▸ Records from a data collection
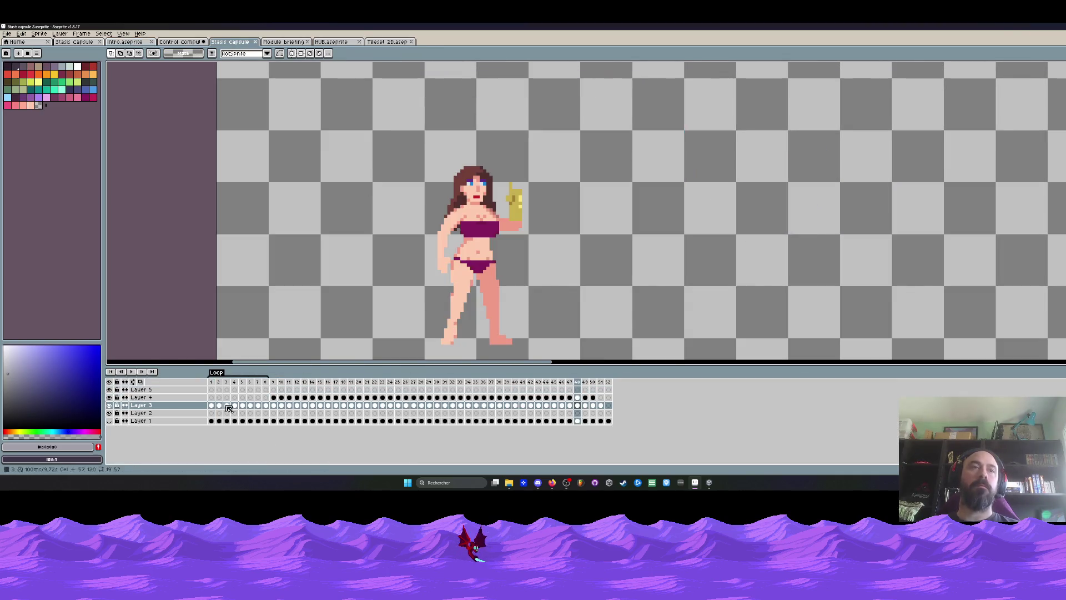
click(346, 42)
click(387, 41)
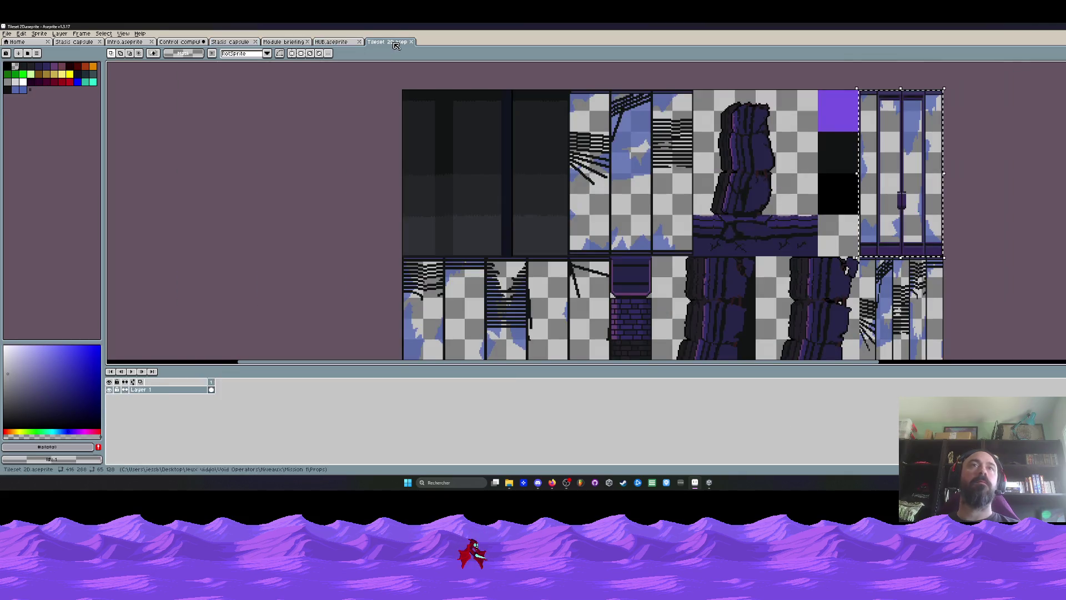
click(332, 42)
click(143, 42)
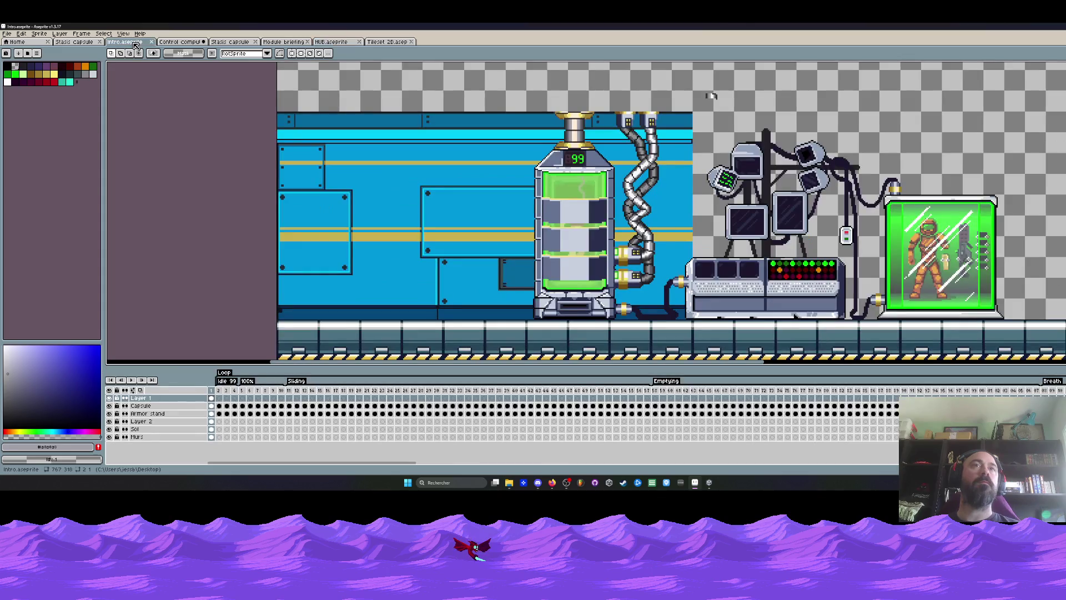
click(75, 41)
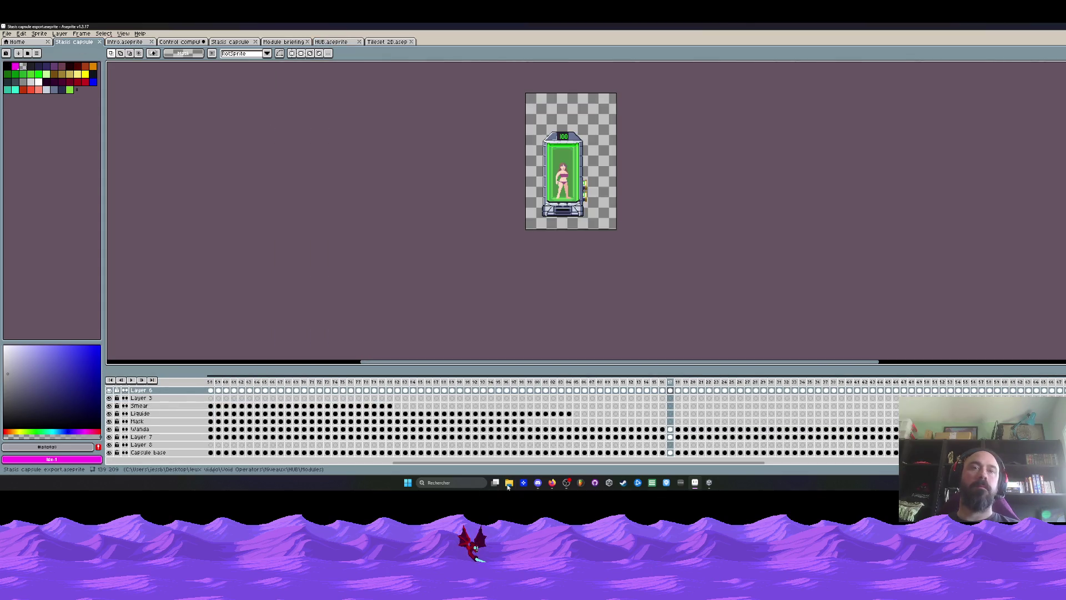
scroll(214, 410, left, 10)
Step: Go to frame 1, hide Layer 6, and toggle Capsule base and Layer 8 visibility to check them
click(212, 383)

▸ Problem to work on
Once the line holding "click(332, 42)" is found, copy it and each later line exactly through the end of the data, leaving out the pictures.

▸ Completed task
click(332, 42)
click(143, 42)
click(75, 41)
scroll(214, 410, left, 10)
Step: Go to frame 1, hide Layer 6, and toggle Capsule base and Layer 8 visibility to check them
click(212, 383)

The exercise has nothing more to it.